Cachés à la croisée des routes, nichés entre deux arbres centenaires, ou dressés fièrement à l’entrée d’une ferme, les oratoires de campagne sont partout présents dans le paysage de Flines-lez-Mortagne – et bien au-delà, dans tout le Nord et le Pas-de-Calais. Opiniâtres témoins de la foi de nos aïeux, ils sont bien plus que de simples abris pour statues : chaque oratoire, petit ou grand, abrite une histoire, une légende, parfois un vœu secret, souvent un souvenir. Ces modestes édifices, que l’on reconnaît à leur toiture en bâtière ou à leur niche voûtée, ne sont jamais posés là par hasard.

L’oratoire, un témoin de la foi rurale et des passages de la vie

On compte aujourd'hui en France environ 30 000 oratoires recensés (source : patrimoine-histoire.fr), mais leur concentration la plus forte se retrouve dans nos régions rurales du Nord, notamment dans les environs de Flines-lez-Mortagne, Orchies, ou Saint-Amand. Ici, tout un art de la discrétion les distingue des grands calvaires de Bretagne ou des Chapelles savoyardes : l'oratoire flinois s’offre au regard autant qu’il se cache.

  • Une prière pour les moissons : Dès le XVIIIe siècle, les cultivateurs élèvent des oratoires sur le bord de leur terre. On vient les bénir au printemps, espérant la protection d’un saint sur les cultures.
  • Des repères de passage : Ils servent aussi de jalons sur les chemins de halage le long de la Scarpe, ou de marques de carrefours, où l’on se signe en passant, parfois par habitude, parfois par croyance profonde.
  • Une mémoire collective : Derrière leur apparente immobilité, ces petits édifices gardent la trace des peurs anciennes : épidémies, guerres, inondations. Certains oratoires ont été érigés en remerciement d'une protection, d'autres pour rappeler un vœu exaucé, ou la mémoire d’un soldat.

À Flines-lez-Mortagne, on compte aujourd’hui officiellement douze oratoires, recensés par la commission locale de patrimoine sous la houlette de l’association « Les Amis du Vieux Flines ». Mais les anciens vous parleront volontiers d’en d’autres, effacés par le temps, enfouis sous une glycine, ou disparus après le remembrement des années 1960.

Petite typologie : formes et matériaux d’ici

De la brique à la pierre bleue, une signature régionale

L’oratoire du Nord est d’abord une affaire de géographie : son aspect, sa taille, ses matériaux racontent notre terroir.

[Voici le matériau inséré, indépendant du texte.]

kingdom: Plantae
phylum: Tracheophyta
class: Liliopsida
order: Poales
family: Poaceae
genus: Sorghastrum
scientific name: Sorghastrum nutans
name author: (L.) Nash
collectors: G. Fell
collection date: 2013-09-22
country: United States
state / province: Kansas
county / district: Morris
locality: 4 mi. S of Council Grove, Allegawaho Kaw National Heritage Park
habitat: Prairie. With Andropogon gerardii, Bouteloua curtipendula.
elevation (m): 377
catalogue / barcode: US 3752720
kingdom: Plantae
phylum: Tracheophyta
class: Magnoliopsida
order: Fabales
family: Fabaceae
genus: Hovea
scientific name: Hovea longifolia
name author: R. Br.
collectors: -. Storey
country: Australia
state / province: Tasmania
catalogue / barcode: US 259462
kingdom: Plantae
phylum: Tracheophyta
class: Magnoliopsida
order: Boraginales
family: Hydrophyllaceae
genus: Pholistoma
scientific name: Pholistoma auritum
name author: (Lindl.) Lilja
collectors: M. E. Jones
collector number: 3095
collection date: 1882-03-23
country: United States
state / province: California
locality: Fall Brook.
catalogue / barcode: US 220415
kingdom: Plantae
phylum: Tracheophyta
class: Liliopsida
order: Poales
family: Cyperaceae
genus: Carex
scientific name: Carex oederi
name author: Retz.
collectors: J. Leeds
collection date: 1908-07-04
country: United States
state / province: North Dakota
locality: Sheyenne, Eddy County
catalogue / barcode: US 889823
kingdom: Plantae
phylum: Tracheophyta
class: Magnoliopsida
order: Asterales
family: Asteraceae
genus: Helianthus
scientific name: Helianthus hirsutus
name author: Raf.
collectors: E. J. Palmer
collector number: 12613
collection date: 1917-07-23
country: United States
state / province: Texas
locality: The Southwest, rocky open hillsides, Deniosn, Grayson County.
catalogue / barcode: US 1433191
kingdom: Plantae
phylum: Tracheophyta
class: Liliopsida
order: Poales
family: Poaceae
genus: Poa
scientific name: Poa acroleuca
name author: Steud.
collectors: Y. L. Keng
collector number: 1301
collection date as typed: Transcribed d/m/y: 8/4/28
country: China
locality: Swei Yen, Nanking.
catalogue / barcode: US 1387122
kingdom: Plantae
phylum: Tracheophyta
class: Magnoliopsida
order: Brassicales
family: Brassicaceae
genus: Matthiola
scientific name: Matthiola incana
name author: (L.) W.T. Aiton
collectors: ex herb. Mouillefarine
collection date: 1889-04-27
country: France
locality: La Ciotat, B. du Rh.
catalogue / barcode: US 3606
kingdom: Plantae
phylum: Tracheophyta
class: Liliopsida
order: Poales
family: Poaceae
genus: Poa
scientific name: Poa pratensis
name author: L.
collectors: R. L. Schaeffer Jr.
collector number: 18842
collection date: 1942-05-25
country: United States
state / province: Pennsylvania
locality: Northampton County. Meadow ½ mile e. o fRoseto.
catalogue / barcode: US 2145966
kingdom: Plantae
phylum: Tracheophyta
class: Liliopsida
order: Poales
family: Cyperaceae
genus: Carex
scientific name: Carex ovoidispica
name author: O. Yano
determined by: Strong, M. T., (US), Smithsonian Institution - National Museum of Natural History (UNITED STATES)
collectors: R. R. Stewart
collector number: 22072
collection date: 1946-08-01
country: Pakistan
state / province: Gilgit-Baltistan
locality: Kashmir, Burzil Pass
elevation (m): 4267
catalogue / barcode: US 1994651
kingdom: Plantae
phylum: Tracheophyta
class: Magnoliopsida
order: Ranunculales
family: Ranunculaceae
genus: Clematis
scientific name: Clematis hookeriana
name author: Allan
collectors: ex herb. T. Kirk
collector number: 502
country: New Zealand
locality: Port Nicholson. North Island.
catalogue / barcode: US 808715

  • Briques rouges & tuiles plates : Les oratoires se fondent presque dans le paysage, mariant la couleur de la terre à celle des vieilles fermes. Les joints blanchis à la chaux tranchent sous le soleil d’août.
  • Pierre bleue : Dans les hameaux proches des anciennes carrières, on ose la pierre bleue d’Hainaut, froide mais résistante. Certains oratoires présentent une niche taillée d’un seul bloc, fermée par une grille ouvragée.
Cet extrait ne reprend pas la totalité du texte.